Welcome!




Welcome to The CITE -- a blog on Course materials, Innovation, and Technology in Education, created by Mark Nelson and now part of the Publications Department of the National Association of College Stores. CITE is a pun with multiple meanings - referring to cite as in citation, something people reference; site as in location, website, or place people go to; and sight as in foresight or looking ahead to what is coming. Comments, discussion, feedback and ideas are welcome.



Monday, April 23, 2012

Legal Experts Question Antitrust Claims Against Apple

After weeks of hints, the U.S. Department of Justice finally brought antitrust charges against Apple and the publishing industry over the agency pricing model for electronic books. Apple, Macmillan, and the Penguin Group were hit with lawsuits April 11 claiming they conspired to raise retail e-book prices and limit competition in the market.

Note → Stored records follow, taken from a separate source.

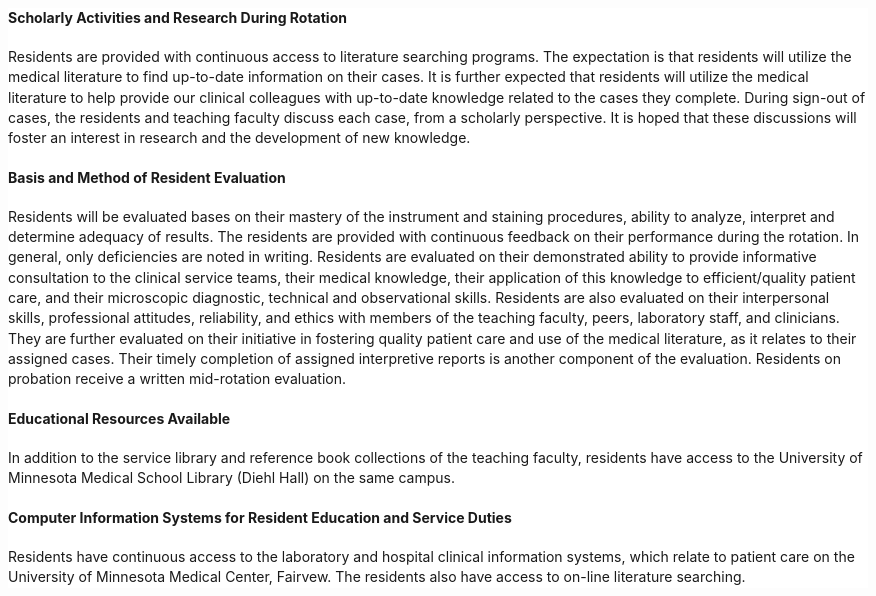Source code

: #### Scholarly Activities and Research During Rotation

Residents are provided with continuous access to literature searching
programs. The expectation is that residents will utilize the medical
literature to find up-to-date information on their cases. It is further
expected that residents will utilize the medical literature to help provide
our clinical colleagues with up-to-date knowledge related to the cases they
complete. During sign-out of cases, the residents and teaching faculty discuss
each case, from a scholarly perspective. It is hoped that these discussions
will foster an interest in research and the development of new knowledge.

#### Basis and Method of Resident Evaluation

Residents will be evaluated bases on their mastery of the instrument and
staining procedures, ability to analyze, interpret and determine adequacy of
results. The residents are provided with continuous feedback on their
performance during the rotation. In general, only deficiencies are noted in
writing. Residents are evaluated on their demonstrated ability to provide
informative consultation to the clinical service teams, their medical
knowledge, their application of this knowledge to efficient/quality patient
care, and their microscopic diagnostic, technical and observational skills.
Residents are also evaluated on their interpersonal skills, professional
attitudes, reliability, and ethics with members of the teaching faculty,
peers, laboratory staff, and clinicians. They are further evaluated on their
initiative in fostering quality patient care and use of the medical
literature, as it relates to their assigned cases. Their timely completion of
assigned interpretive reports is another component of the evaluation.
Residents on probation receive a written mid-rotation evaluation.

#### Educational Resources Available

In addition to the service library and reference book collections of the
teaching faculty, residents have access to the University of Minnesota Medical
School Library (Diehl Hall) on the same campus.

#### Computer Information Systems for Resident Education and Service Duties

Residents have continuous access to the laboratory and hospital clinical
information systems, which relate to patient care on the University of
Minnesota Medical Center, Fairvew. The residents also have access to on-line
literature searching.

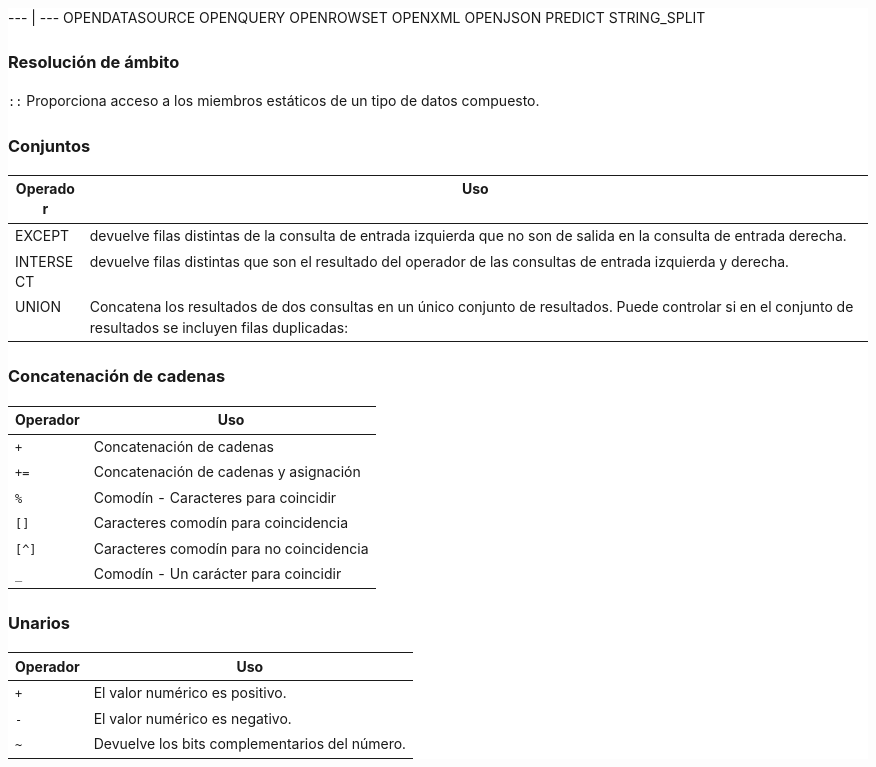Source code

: --- | --- 
OPENDATASOURCE
OPENQUERY
OPENROWSET
OPENXML
OPENJSON 
PREDICT
STRING_SPLIT
### Resolución de ámbito
`::` Proporciona acceso a los miembros estáticos de un tipo de datos compuesto.

### Conjuntos
Operador | Uso
--- | --- 
EXCEPT | devuelve filas distintas de la consulta de entrada izquierda que no son de salida en la consulta de entrada derecha.
INTERSECT | devuelve filas distintas que son el resultado del operador de las consultas de entrada izquierda y derecha.
UNION | Concatena los resultados de dos consultas en un único conjunto de resultados. Puede controlar si en el conjunto de resultados se incluyen filas duplicadas:
### Concatenación de cadenas
Operador | Uso
--- | --- 
`+` | Concatenación de cadenas
`+=` | Concatenación de cadenas y asignación
`%` | Comodín - Caracteres para coincidir
`[]` | Caracteres comodín para coincidencia
`[^]` | Caracteres comodín para no coincidencia
`_` | Comodín - Un carácter para coincidir
### Unarios
Operador | Uso
--- | --- 
`+` | El valor numérico es positivo.
`-` | El valor numérico es negativo.
`~` | Devuelve los bits complementarios del número.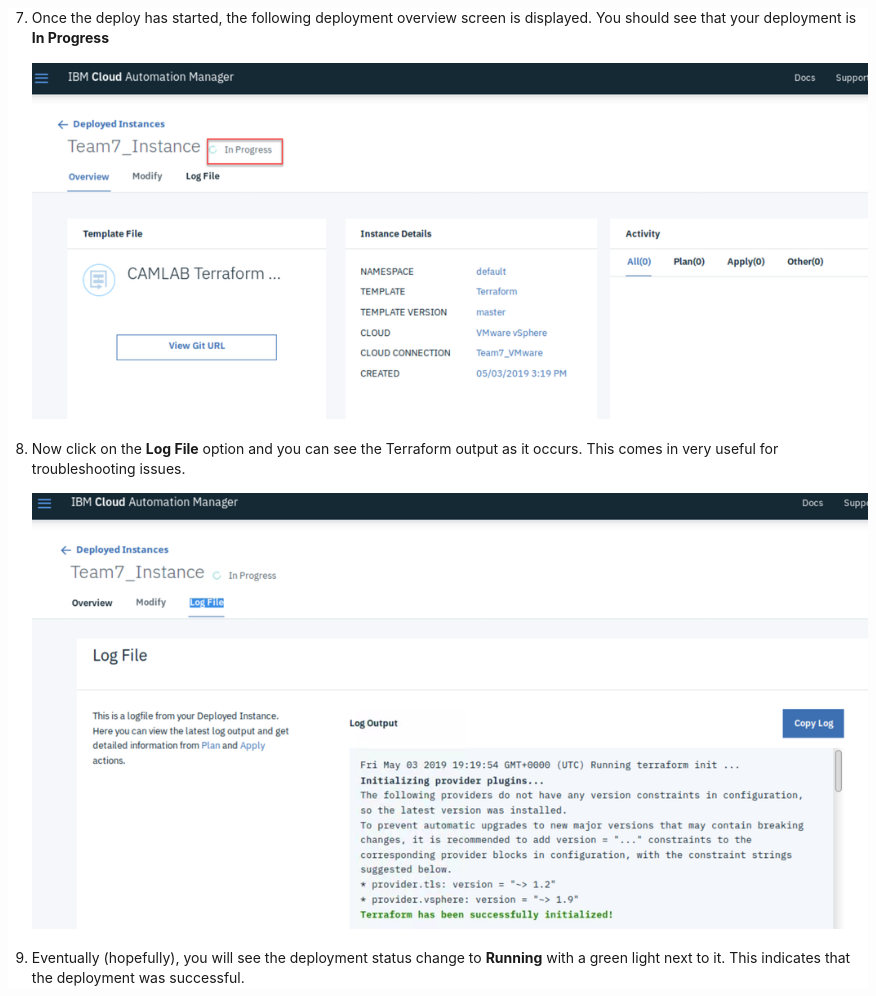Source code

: 7. Once the deploy has started, the following deployment overview screen is displayed. You should see that your deployment is **In Progress**

   ![img](../images/cam_template_deploy_screen4.png)

8. Now click on the **Log File** option and you can see the Terraform output as it occurs. This comes in very useful for troubleshooting issues.

   ![img](../images/cam_template_deploy_screen5.png)

9. Eventually (hopefully), you will see the deployment status change to **Running** with a green light next to it. This indicates that the deployment was successful.
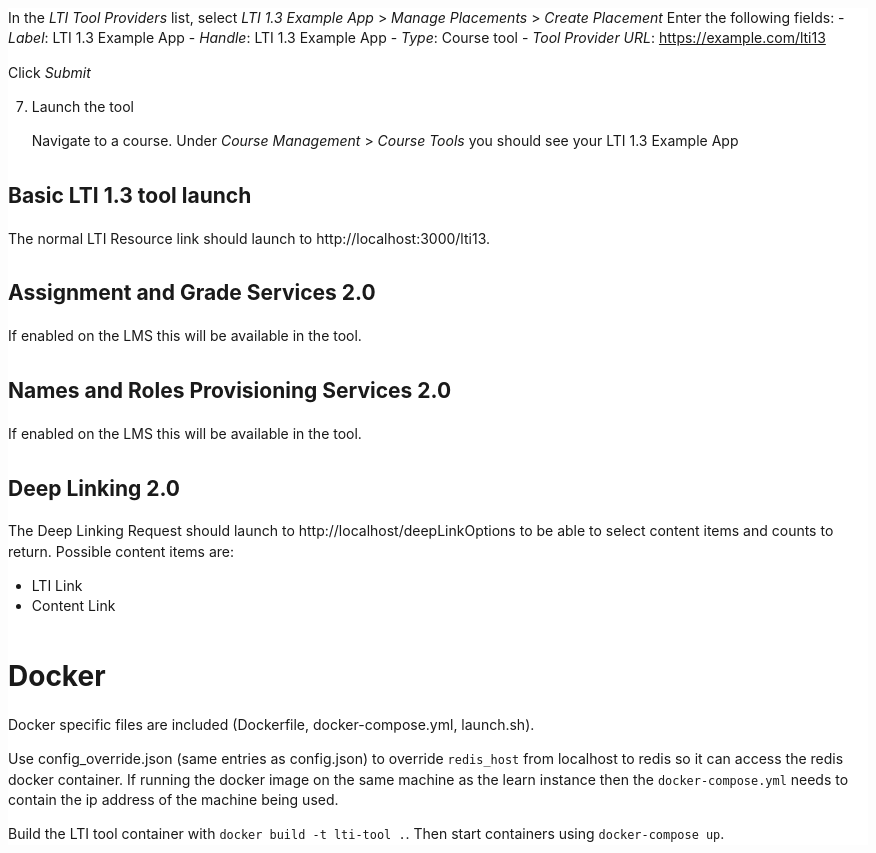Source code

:    In the *LTI Tool Providers* list, select *LTI 1.3 Example App* > *Manage Placements* > *Create Placement*
   Enter the following fields:
     -  *Label*: LTI 1.3 Example App
     -  *Handle*: LTI 1.3 Example App
     - *Type*: Course tool
     - *Tool Provider URL*: https://example.com/lti13

   Click *Submit*

7. Launch the tool

   Navigate to a course. Under *Course Management* > *Course Tools* you should see your LTI 1.3 Example App

## Basic LTI 1.3 tool launch
The normal LTI Resource link should launch to http://localhost:3000/lti13.

## Assignment and Grade Services 2.0
If enabled on the LMS this will be available in the tool.

## Names and Roles Provisioning Services 2.0
If enabled on the LMS this will be available in the tool.

## Deep Linking 2.0
The Deep Linking Request should launch to http://localhost/deepLinkOptions to be able to select content items and counts to return. Possible content items are:
- LTI Link
- Content Link

# Docker

Docker specific files are included (Dockerfile, docker-compose.yml, launch.sh).

Use config_override.json (same entries as config.json) to override `redis_host` from localhost to redis so it can access the redis docker container. 
If running the docker image on the same machine as the learn instance then the `docker-compose.yml` needs to contain the ip address of the machine being used. 

Build the LTI tool container with `docker build -t lti-tool .`. Then start containers using `docker-compose up`.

The DOJ also announced it had settled the same complaint with Hachette, HarperCollins, and Simon & Schuster.

Then on April 18, the Toronto Globe & Mail reported a class action suit is being filed in British Columbia charging Apple, the publishing companies, and their Canadian subsidiaries of fixing e-book pricing.

The complaints have caused a predictable stir around the industry. Some argue that agency pricing forces consumers to pay more for their e-books than necessary. Others claim the pricing model actually created competition and the DOJ move only makes it easier for Amazon to finish off its opposition, namely the other publishers and booksellers big and small.

Amazon has been pretty quiet about the whole thing, although it has announced a new round of aggressive price cuts on e-book titles. That has many predicting a new round of doom-and-gloom for booksellers, as well as the suggestion it might ultimately lead to a DOJ investigation into monopoly claims against the retail giant.

The really interesting twist to the current debate is experts saying Apple will likely win its part of the case.

“The case against Apple will be more difficult to prove given that Apple was a new competitive entrant into that market and was trying to find a way to compete with a dominant market player, Amazon,” attorney David Vance Lucas told MacNewsWorld. “Apple’s attempt to enter the market actually was pro-competitive, long term.”

Apple also appears to have legal precedents on its side and wants its day in court. The DOJ had to admit its 1982 antitrust case against IBM was “without merit” and federal appeals courts ruled against the DOJ when it tried to use antitrust laws to split Microsoft into two companies.
“The DOJ knows its case is not a slam-dunk, so, all things being equal, might very well prefer not to go to court, so you would expect there to be continued discussions between the holdout publishers, Apple and the DOJ over terms of settlement they could all accept,” said Geoffrey Manne, executive director of the International Center for Law and Economics.

One question remains: What does this all mean to the average reader?

First, e-book readers will likely see lower prices, but probably not until June, the earliest that the DOJ settlement with Simons & Schuster, Hachette, and HarperCollins can go into effect, according to an article in paidcontent.org. In addition, all the legal sparring does not mean an end to agency pricing because the model was not declared illegal, just the way it was created.